Hungary: The safest country for European Jews? Try Hungary


Via PJ Media (David P. Goldman):
Last Friday evening I put on a kippah and walked half an hour across Budapest to the Keren Or synagogue maintained by the Budapest Chabad. After violent attacks on Jews in German streets, the leaders of Germany’s Jewish community warned Jews last month not to wear a kippah or any other visible sign of Jewish identification in public. The French community issued such warnings years ago. Belgian TV could not find a single Jew in Brussels willing to wear a kippah in public. I walked across Budapest four times (for Friday evening and Saturday daytime services), and no-one looked at my kippah twice. At services I met Hasidim who had walked to synagogue with kaftan and shtreimel, the traditional round fur hat. Whatever residual anti-Semitism remains among Hungarians, it doesn’t interfere with the open embrace of Jewish life. There are no risks to Jews because there are very few Muslim migrants.
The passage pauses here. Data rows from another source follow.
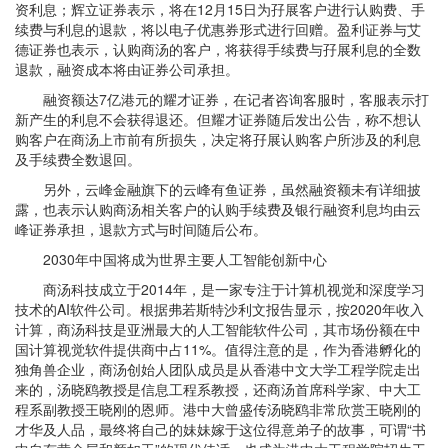
资利息；辉立证券表示，将在12月15日为孖展客户进行认购费、手
续费与利息的退款，将以电子优惠券形式进行回赠。盈利证券与艾
德证券也表示，认购商汤的客户，将获得手续费与孖展利息的全数
退款，融资成本将由证券公司承担。
融资额达7亿港元的耀才证券，在记者咨询客服时，客服表示打
新产生的利息不会获得退还。但耀才证券随后发出公告，称不想认
购客户在商汤上市前有所损失，决定将孖展认购客户所涉及的利息
及手续费全数退回。
另外，云峰金融旗下的云峰有鱼证券，虽然融资额未有详细披
露，也表示认购商汤相关客户的认购手续费及银行融资利息均由云
峰证券承担，退款方式与时间随后公布。
2030年中国将成为世界主要人工智能创新中心
商汤科技成立于2014年，是一家专注于计算机视觉和深度学习
技术的AI软件公司。根据弗若斯特沙利文报告显示，按2020年收入
计算，商汤科技是亚洲最大的人工智能软件公司，其市场份额在中
国计算视觉软件提供商中占11%。值得注意的是，作为香港孵化的
独角兽企业，商汤创始人团队成员是从香港中文大学工程学院走出
来的，汤晓鸥教授是信息工程系教授，还商汤首席科学家、中大工
程系副教授王晓刚的恩师。港中大曾盛传汤晓鸥非常欣赏王晓刚的
才华及人品，最终将自己的妹妹嫁于这位得意弟子的故事，可谓“书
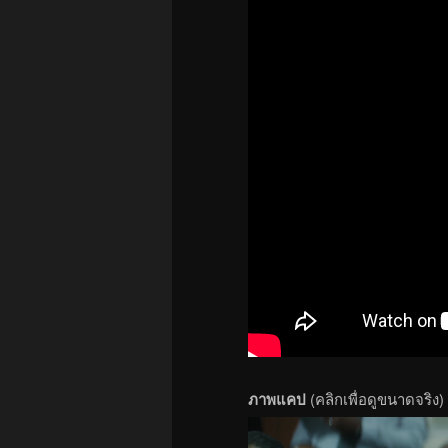
ภาพแคป
(คลิกเพื่อดูขนาดจริง)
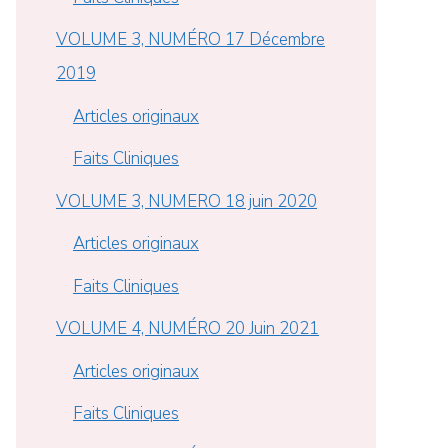
VOLUME 3, NUMÉRO 17 Décembre
2019
Articles originaux
Faits Cliniques
VOLUME 3, NUMERO 18 juin 2020
Articles originaux
Faits Cliniques
VOLUME 4, NUMÉRO 20 Juin 2021
Articles originaux
Faits Cliniques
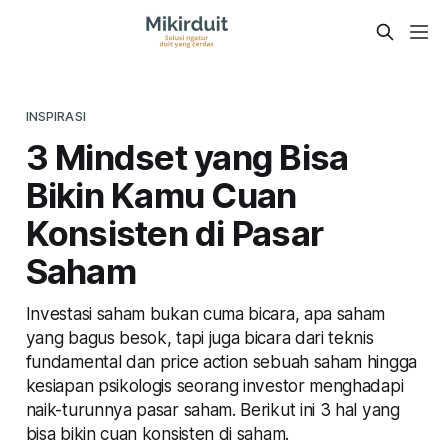
INSPIRASI
3 Mindset yang Bisa
Bikin Kamu Cuan
Konsisten di Pasar
Saham
Investasi saham bukan cuma bicara, apa saham
yang bagus besok, tapi juga bicara dari teknis
fundamental dan price action sebuah saham hingga
kesiapan psikologis seorang investor menghadapi
naik-turunnya pasar saham. Berikut ini 3 hal yang
bisa bikin cuan konsisten di saham.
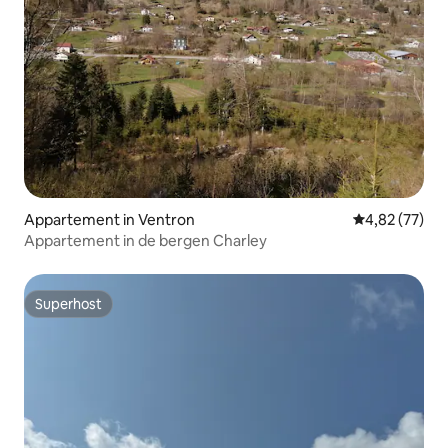
Appartement in Ventron
Gemiddelde be
4,82 (77)
Appartement in de bergen Charley
Superhost
Superhost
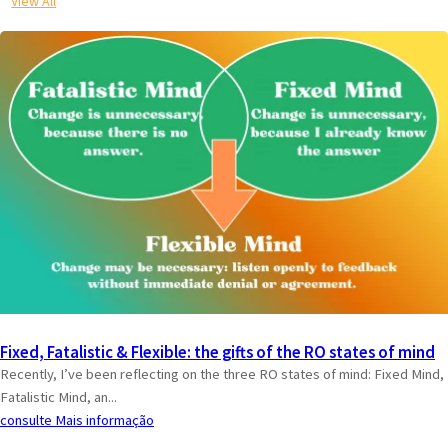
View All
Fixed, Fatalistic & Flexible: the gifts of the RO states of mind
Recently, I’ve been reflecting on the three RO states of mind: Fixed Mind,
Fatalistic Mind, an...
consulte Mais informação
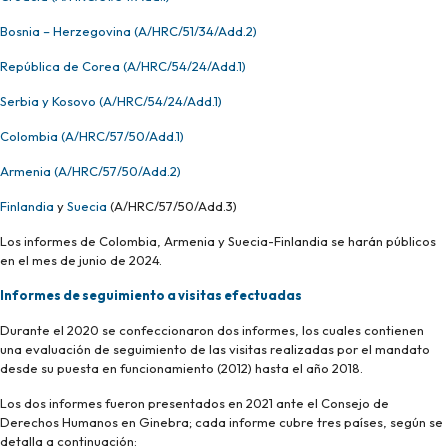
Bosnia – Herzegovina (A/HRC/51/34/Add.2)
República de Corea (A/HRC/54/24/Add.1)
Serbia y Kosovo (A/HRC/54/24/Add.1)
Colombia (A/HRC/57/50/Add.1)
Armenia (A/HRC/57/50/Add.2)
Finlandia
y
Suecia
(A/HRC/57/50/Add.3)
Los informes de Colombia, Armenia y Suecia-Finlandia se harán públicos
en el mes de junio de 2024.
Informes de seguimiento a visitas efectuadas
Durante el 2020 se confeccionaron dos informes, los cuales contienen
una evaluación de seguimiento de las visitas realizadas por el mandato
desde su puesta en funcionamiento (2012) hasta el año 2018.
Los dos informes fueron presentados en 2021 ante el Consejo de
Derechos Humanos en Ginebra; cada informe cubre tres países, según se
detalla a continuación:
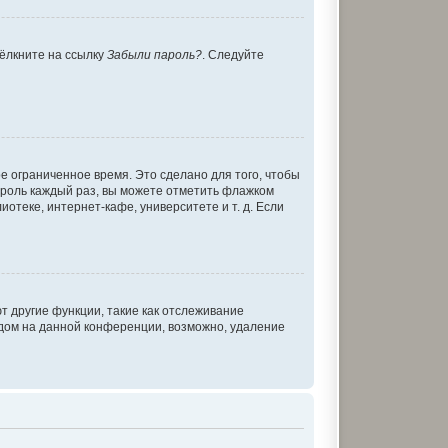
щёлкните на ссылку
Забыли пароль?
. Следуйте
е ограниченное время. Это сделано для того, чтобы
пароль каждый раз, вы можете отметить флажком
теке, интернет-кафе, университете и т. д. Если
т другие функции, такие как отслеживание
дом на данной конференции, возможно, удаление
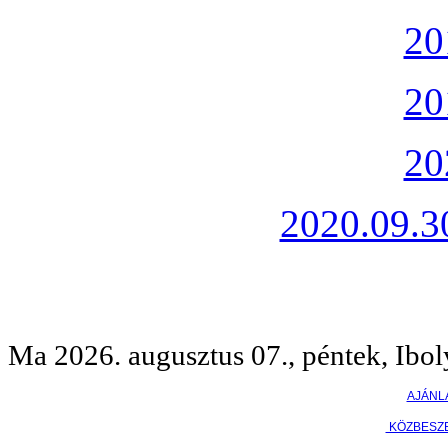
20
20
20
2020.09.30
Ma 2026. augusztus 07., péntek, Ibol
AJÁNL
KÖZBESZ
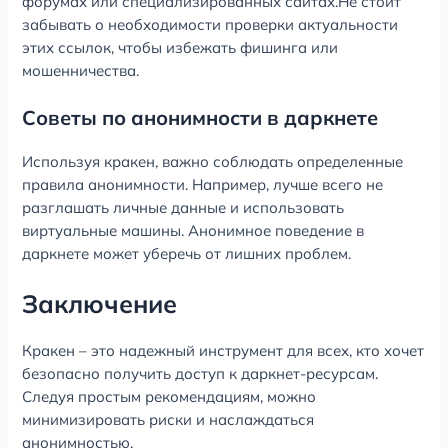
форумах или специализированных сайтах.Не стоит
забывать о необходимости проверки актуальности
этих ссылок, чтобы избежать фишинга или
мошенничества.
Советы по анонимности в даркнете
Используя кракен, важно соблюдать определенные
правила анонимности. Например, лучше всего не
разглашать личные данные и использовать
виртуальные машины. Анонимное поведение в
даркнете может уберечь от лишних проблем.
Заключение
Кракен – это надежный инструмент для всех, кто хочет
безопасно получить доступ к даркнет-ресурсам.
Следуя простым рекомендациям, можно
минимизировать риски и наслаждаться
анонимностью.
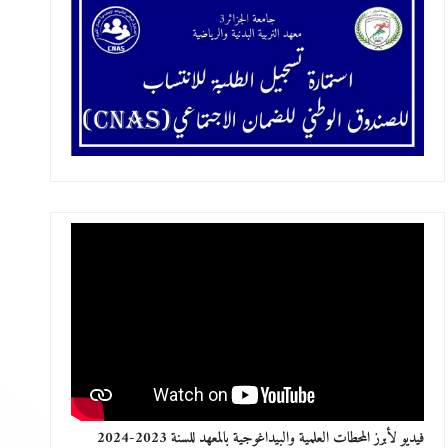
فيديو لأبرز المحطات العلمية والبيداغوجية بالمعهد للسنة 2023-2024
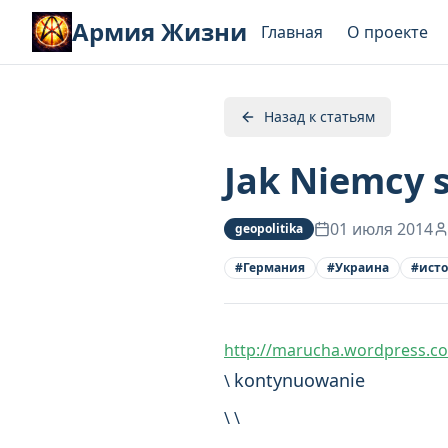
Армия Жизни
Главная
О проекте
Назад к статьям
Jak Niemcy s
01 июля 2014
geopolitika
#
Германия
#
Украина
#
ист
http://marucha.wordpress.com
kontynuowanie
\
\ \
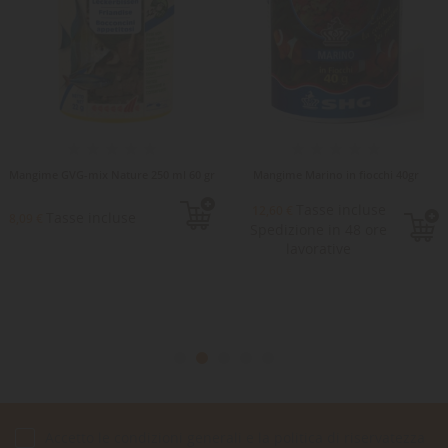
Mangime GVG-mix Nature 250 ml 60 gr
Mangime Marino in fiocchi 40gr
Tasse incluse
12,60 €
Tasse incluse
8,09 €
Spedizione in 48 ore
lavorative
Accetto le condizioni generali e la politica di riservatezza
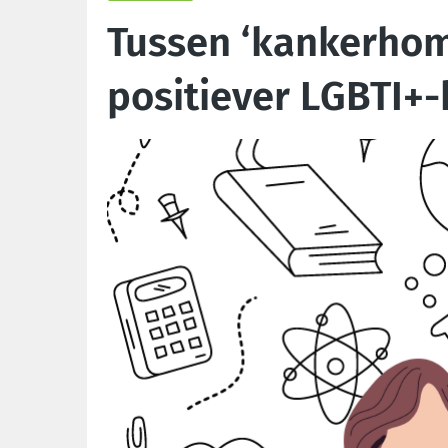
Tussen ‘kankerhom
positiever LGBTI+-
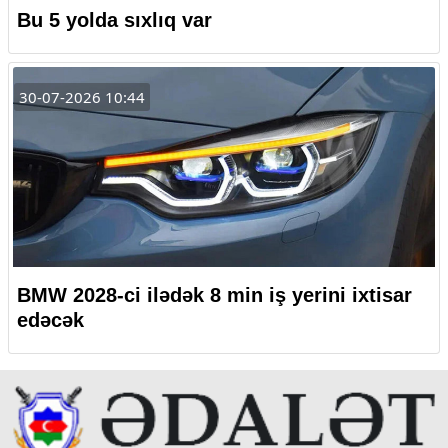
Bu 5 yolda sıxlıq var
30-07-2026 10:44
BMW 2028-ci ilədək 8 min iş yerini ixtisar
edəcək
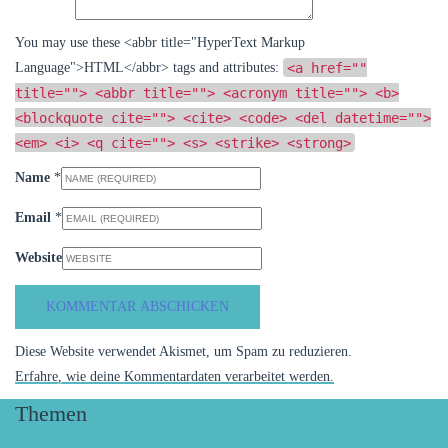
You may use these <abbr title="HyperText Markup
<a href=""
Language">HTML</abbr> tags and attributes:
title=""> <abbr title=""> <acronym title=""> <b>
<blockquote cite=""> <cite> <code> <del datetime="">
<em> <i> <q cite=""> <s> <strike> <strong>
Name
*
Email
*
Website
Diese Website verwendet Akismet, um Spam zu reduzieren.
Erfahre, wie deine Kommentardaten verarbeitet werden.
Themen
On any given Friday evening, the Keren Or synagogue—one of several Chabad houses in Budapest—hosts two hundred people for dinner. Jewish life isn’t just flourishing in Budapest. It’s roaring with ruach, and livened by a growing Israeli presence. About 100,000 Israelis have dual Hungarian citizenship; many own property in the country and vote in Hungarian elections.

Prime Minister Orban has been a close friend of Israeli leader Binyamin Netanyahu for twenty years. When Orban first was elected prime minister in 1998 in the thick of an economic crisis, he asked then-Finance Minister Netanyahu for help, and Netanyahu lent him some of his staff to shape Hungary’s economic program. I asked everyone at Keren Or who spoke English what they thought of Orban. In that gathering the prime minister would have polled 100%.

Orban, in turn, is one of Israel’s few staunch supporters overseas. Earlier this month Hungary, along with Rumania and the Czech Republic, vetoed a European Community resolution condemning the U.S. for moving its embassy to Jerusalem. Cynics dismiss this as an instance of “the enemy of my enemy is my friend.” That isn't the case. Hungary is in the middle of a nasty fight with the European Community over migration, and stands to lose up to $4 billion in EC subsidies—roughly 3% of the country’s GDP. It doesn’t help Hungary to provoke Brussels by sabotaging its diplomatic efforts, as in the case of the Jerusalem embassy vote. On the contrary, Hungary is spending precious political capital in defense of the Jewish state, to its own possible disadvantage.